Роман сосредоточивается на индивидуальном опыте личности, который не укладывается в нормы существующей морали: романный герой – часто бродяга, “отщепенец”, человек с “фаустовскими стремлениями”, молодой человек в том возрасте, когда он, говоря языком терпимого моралиста, еще имеет какое-то право “перебеситься”; он интересен как раз тем, что является нарушителем общепринятых норм, - и именно этими приключениями, этим своим необыкновенным опытом. Роман выражает мечты и стремления личности, лежащие за пределами предуготованного ей существующим миропорядком удела – человек мечтает о выходе за заданные ему границы. Он придумывает себе иную жизнь, в которой осуществятся его мечты – как те, которые находятся за пределами установленных моральных норм, так и те, которые в его представлениях соответствуют возможностям интересной и свободной жизни, которыми обладают представители других социальных миров. Конечно, с точки зрения традиционной морали всякий такого рода опыт – недопустимый соблазн, тем более недопустимый, что именно с точки зрения этого опыта в романе строится и всеобъемлющая картина мира; в результате чего этот мир предстает весьма далеким от идеала, так что читатель может и не найти в нем достойного с точки зрения моралиста образца для подражания [7].

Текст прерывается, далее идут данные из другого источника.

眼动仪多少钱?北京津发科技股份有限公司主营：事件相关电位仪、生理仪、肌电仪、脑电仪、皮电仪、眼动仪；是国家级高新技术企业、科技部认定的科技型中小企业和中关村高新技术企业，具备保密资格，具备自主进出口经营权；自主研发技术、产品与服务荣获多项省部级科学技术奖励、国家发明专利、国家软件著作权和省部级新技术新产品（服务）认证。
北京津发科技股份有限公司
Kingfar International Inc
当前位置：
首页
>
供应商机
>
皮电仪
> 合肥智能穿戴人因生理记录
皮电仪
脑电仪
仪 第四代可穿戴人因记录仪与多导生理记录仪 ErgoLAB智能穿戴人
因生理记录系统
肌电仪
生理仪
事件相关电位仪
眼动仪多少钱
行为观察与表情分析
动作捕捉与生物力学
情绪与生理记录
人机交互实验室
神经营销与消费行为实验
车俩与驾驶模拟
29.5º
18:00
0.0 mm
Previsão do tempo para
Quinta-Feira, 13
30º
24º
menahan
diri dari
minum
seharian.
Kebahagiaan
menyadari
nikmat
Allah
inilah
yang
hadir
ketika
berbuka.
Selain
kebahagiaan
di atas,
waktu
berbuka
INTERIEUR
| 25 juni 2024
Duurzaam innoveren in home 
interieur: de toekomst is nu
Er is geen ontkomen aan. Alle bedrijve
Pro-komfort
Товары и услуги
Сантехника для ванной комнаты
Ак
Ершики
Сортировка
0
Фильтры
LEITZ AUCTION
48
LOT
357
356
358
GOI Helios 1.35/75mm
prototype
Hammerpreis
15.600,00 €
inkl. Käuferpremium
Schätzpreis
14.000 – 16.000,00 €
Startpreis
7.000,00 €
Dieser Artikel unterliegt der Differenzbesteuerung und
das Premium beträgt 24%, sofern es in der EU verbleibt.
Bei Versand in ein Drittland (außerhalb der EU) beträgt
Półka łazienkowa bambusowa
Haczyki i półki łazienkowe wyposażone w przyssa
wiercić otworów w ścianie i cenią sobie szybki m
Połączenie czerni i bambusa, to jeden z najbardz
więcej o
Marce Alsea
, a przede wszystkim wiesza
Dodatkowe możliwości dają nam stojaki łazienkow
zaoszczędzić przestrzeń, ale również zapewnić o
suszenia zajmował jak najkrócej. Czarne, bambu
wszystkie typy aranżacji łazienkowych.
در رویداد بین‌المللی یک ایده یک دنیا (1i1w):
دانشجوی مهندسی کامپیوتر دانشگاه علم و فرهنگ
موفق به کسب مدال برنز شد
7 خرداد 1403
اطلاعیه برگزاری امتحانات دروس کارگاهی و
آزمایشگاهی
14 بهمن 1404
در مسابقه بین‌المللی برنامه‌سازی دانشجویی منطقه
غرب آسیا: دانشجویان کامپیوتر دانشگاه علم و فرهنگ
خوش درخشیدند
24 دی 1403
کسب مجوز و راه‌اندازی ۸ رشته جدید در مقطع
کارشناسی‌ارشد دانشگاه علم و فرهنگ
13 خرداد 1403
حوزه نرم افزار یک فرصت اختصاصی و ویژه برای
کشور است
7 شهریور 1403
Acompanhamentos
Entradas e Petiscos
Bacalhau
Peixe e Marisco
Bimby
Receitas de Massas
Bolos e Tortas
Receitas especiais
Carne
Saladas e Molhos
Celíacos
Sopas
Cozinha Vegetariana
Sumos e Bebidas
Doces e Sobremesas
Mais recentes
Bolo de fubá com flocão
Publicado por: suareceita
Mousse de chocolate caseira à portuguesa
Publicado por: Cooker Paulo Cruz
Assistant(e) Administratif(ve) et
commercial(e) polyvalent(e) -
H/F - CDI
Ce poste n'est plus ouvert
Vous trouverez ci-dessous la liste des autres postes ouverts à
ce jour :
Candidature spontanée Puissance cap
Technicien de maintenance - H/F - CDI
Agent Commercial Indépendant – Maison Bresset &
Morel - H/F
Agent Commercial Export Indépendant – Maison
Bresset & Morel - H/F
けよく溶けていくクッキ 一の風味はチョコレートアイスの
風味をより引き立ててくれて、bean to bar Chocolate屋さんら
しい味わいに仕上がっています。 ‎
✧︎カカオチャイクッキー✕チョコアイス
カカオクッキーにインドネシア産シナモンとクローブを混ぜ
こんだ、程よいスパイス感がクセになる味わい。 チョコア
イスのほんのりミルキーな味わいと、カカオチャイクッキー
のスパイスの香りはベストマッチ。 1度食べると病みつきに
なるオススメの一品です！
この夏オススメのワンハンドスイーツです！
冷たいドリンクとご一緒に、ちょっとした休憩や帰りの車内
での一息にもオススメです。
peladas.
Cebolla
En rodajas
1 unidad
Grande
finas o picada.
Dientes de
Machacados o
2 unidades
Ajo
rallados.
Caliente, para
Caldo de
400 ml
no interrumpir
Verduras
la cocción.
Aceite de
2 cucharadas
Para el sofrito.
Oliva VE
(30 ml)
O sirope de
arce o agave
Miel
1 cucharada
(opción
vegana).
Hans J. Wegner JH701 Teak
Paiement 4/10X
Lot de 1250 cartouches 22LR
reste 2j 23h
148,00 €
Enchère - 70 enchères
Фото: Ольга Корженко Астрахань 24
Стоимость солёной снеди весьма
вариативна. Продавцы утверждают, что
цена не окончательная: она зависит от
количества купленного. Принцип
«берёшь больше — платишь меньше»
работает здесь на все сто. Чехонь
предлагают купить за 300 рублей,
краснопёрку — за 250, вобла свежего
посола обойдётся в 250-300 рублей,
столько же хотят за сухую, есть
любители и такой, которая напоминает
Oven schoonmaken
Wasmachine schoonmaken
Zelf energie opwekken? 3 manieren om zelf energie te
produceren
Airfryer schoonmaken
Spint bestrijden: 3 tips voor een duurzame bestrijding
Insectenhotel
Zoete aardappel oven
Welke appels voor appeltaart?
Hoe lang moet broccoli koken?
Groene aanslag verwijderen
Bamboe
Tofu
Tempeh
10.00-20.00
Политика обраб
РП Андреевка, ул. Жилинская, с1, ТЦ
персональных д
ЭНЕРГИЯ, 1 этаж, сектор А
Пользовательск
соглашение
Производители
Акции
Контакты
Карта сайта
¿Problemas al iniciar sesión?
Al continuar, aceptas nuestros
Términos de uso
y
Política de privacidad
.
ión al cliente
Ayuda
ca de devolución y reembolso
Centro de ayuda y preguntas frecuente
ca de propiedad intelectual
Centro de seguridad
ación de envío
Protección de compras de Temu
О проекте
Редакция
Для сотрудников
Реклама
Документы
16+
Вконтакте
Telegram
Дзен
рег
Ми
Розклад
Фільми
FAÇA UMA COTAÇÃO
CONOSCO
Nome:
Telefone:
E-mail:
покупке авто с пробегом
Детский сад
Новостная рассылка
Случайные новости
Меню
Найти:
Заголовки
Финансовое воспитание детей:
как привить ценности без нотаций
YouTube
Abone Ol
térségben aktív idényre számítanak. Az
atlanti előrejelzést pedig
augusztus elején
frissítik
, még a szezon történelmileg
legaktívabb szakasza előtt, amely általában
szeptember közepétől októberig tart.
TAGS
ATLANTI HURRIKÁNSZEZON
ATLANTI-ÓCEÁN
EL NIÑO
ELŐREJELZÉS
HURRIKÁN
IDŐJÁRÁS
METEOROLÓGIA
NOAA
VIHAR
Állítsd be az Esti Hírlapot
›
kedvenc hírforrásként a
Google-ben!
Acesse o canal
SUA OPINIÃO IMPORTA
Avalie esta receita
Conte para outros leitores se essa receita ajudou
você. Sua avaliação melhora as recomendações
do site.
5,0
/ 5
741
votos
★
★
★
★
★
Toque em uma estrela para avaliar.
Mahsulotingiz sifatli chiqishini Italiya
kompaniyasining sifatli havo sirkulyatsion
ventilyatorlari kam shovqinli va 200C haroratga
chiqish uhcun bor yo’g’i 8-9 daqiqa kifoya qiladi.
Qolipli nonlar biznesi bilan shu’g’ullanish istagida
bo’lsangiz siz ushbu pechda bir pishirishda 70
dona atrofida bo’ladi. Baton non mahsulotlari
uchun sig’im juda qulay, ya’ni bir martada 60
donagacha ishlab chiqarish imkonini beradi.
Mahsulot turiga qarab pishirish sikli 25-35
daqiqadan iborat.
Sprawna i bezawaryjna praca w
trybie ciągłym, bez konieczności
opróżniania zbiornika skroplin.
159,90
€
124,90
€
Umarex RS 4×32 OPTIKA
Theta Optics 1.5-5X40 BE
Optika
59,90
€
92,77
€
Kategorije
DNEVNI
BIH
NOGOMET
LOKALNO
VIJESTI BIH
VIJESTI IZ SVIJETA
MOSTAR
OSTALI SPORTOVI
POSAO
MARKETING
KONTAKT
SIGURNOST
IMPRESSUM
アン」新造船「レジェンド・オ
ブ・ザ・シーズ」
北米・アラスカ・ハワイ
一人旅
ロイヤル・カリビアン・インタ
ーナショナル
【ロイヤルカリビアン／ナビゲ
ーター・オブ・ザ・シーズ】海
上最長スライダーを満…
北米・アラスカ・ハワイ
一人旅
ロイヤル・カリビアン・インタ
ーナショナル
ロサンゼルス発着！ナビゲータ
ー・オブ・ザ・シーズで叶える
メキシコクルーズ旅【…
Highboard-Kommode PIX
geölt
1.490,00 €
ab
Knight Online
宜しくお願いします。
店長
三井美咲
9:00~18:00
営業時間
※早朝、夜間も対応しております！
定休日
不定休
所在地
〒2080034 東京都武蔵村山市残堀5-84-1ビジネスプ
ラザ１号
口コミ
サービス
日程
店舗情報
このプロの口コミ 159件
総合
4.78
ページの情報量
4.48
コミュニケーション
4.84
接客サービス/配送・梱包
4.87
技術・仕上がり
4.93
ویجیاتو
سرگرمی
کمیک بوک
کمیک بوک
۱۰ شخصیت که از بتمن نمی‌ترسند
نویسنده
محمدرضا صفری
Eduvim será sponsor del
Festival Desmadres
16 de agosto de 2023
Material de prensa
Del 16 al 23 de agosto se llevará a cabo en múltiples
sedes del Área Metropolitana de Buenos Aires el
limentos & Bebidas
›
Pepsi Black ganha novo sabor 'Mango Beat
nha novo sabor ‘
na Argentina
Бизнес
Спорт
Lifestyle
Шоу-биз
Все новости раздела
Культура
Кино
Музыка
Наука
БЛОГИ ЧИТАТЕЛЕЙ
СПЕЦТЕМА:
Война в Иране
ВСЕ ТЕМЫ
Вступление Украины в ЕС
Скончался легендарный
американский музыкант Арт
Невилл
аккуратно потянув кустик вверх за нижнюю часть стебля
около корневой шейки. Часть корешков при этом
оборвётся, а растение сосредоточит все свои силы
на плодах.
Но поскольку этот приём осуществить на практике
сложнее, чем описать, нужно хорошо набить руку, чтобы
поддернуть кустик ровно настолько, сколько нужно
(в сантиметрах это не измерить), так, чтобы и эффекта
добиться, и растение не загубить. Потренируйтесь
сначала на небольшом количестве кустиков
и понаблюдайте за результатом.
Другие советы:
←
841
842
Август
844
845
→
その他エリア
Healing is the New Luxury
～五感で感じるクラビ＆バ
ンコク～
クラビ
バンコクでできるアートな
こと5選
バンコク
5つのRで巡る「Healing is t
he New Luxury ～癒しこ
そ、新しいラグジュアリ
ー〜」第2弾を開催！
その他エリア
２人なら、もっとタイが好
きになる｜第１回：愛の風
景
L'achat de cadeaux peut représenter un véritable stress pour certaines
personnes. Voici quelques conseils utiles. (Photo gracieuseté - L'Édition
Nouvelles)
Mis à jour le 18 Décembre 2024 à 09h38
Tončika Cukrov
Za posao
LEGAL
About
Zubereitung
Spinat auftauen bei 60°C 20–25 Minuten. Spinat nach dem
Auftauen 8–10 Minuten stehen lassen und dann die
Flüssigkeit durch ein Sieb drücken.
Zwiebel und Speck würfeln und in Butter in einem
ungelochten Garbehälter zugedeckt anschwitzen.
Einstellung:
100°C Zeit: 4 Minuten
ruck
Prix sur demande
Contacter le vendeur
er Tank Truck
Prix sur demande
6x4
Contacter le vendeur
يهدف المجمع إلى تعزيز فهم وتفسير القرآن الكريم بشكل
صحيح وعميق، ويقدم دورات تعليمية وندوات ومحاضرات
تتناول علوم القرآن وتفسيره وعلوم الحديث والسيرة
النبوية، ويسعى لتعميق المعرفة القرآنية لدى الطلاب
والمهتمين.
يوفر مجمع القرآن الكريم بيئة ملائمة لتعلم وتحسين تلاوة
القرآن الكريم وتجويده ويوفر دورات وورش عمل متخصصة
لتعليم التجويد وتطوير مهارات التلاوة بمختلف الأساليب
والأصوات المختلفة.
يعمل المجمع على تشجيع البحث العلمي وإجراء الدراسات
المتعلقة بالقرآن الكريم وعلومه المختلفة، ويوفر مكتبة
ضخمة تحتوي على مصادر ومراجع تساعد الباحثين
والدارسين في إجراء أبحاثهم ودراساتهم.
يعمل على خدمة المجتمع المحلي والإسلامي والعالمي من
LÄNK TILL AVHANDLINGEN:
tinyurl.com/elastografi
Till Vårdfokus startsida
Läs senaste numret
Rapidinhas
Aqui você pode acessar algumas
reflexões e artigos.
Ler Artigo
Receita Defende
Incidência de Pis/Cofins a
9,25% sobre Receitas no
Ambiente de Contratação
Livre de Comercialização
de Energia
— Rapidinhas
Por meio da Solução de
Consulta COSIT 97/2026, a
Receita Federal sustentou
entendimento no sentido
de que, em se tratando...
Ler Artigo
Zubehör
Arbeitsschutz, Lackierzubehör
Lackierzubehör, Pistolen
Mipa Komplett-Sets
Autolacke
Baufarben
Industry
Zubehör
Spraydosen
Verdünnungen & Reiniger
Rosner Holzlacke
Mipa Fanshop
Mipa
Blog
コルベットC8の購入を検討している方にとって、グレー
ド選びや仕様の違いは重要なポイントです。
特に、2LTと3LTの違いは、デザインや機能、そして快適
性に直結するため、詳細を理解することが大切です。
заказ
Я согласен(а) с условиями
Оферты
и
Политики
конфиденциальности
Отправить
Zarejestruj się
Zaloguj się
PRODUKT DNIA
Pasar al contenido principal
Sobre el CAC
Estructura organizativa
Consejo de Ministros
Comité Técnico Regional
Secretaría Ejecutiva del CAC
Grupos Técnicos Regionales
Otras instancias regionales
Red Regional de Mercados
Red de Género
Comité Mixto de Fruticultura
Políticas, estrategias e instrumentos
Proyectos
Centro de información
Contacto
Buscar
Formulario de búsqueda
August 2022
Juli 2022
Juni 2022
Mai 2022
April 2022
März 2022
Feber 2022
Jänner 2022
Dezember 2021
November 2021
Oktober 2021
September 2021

Поэтому традиционалистская культура требует от писателя не романа, а эпоса: эпос провозглашается в качестве истинной цели романа – роман должен стремиться стать эпосом. Эпичность, как известно, предполагает иную, чем в романе, точку зрения на человека и мир, - не изнутри индивидуального опыта, а из мира сверхличных ценностей, обеспечивающих устойчивость миропорядка. Отсюда и “героизм” героя эпоса.
Поэтому роман и выступает как неэпический или антиэпический жанр.
Вместе с тем все не так просто: романная концепция противоречива и парадоксальна – ведь роман, конечно же, является и, безусловно, эпическим жанром, в нем реализуются важнейшие эпические ценности – повествовательность как широта взгляда на мир, видение человека в единстве с миром, сюжетное развертывание всякого события в пространстве большого мира.
Противоречивость поэтологической, а тем самым и этической концепции жанра свойственна в наибольшей степени как раз самой уравновешенной форме романа – классическому роману эпохи реализма, который пытается соединить несоединимое, примирить несовместимые вещи. Следует признать, что роман середины и второй половины XIX в. входит в противоречие с некоторыми принципами поэтики романа, изложенными М. Бахтиным – роман ХIХ в. обладает относительно устойчивой, вполне структурированной и поддающейся описанию формой, что и сделало его в глазах ХХ в. “традиционным романом”. Важные эстетические и поэтологические принципы внутренней организации этой формы для русского реалистического романа определил Н.Д. Тамарченко, разработав понятие “внутренней меры” реалистического романа, - “специфического для романа способа сочетать изменчивость с устойчивостью” [11].